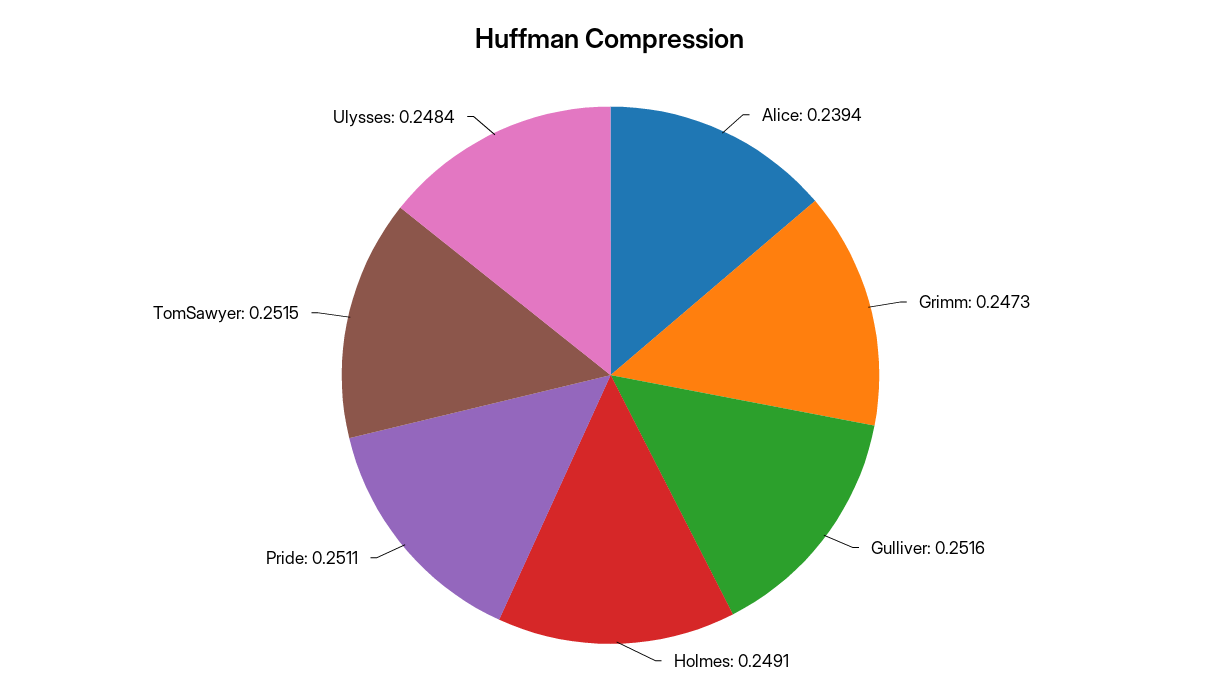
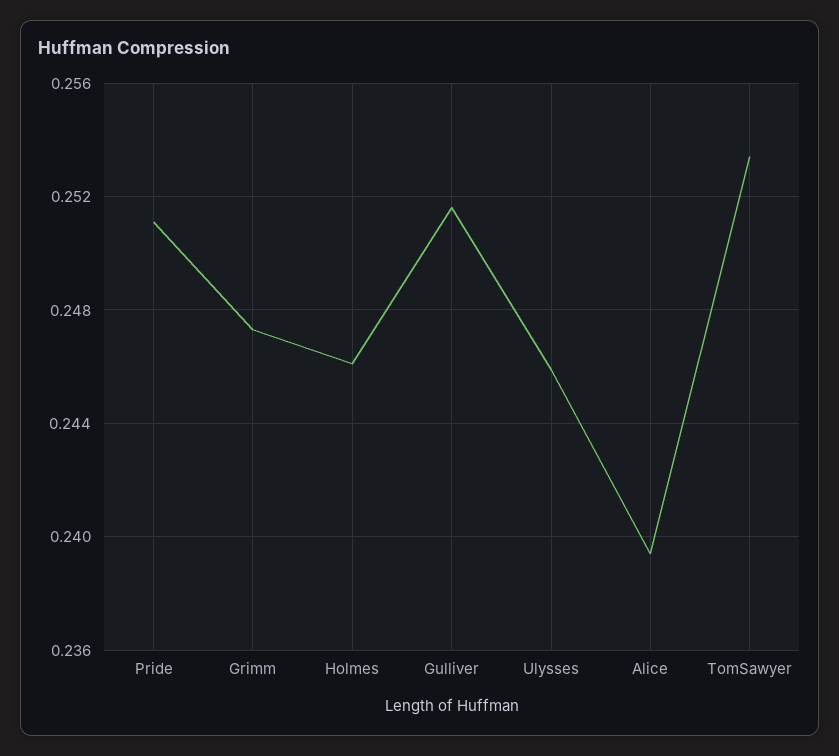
  {
    "Alice": 0.2394,
    "Grimm": 0.2473,
    "Gulliver": 0.2516,
-   "Holmes": 0.2491,
+   "Holmes": 0.246,
    "Pride": 0.2511,
-   "TomSawyer": 0.2515,
+   "TomSawyer": 0.2535,
-   "Ulysses": 0.2484
+   "Ulysses": 0.246
  }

+-------+

## YOUR TASK
When you copy the lines above, drop the pictures and keep everything else exact.

## EXERCISE RESULT
  {
    "Alice": 0.2394,
    "Grimm": 0.2473,
    "Gulliver": 0.2516,
-   "Holmes": 0.2491,
+   "Holmes": 0.246,
    "Pride": 0.2511,
-   "TomSawyer": 0.2515,
+   "TomSawyer": 0.2535,
-   "Ulysses": 0.2484
+   "Ulysses": 0.246
  }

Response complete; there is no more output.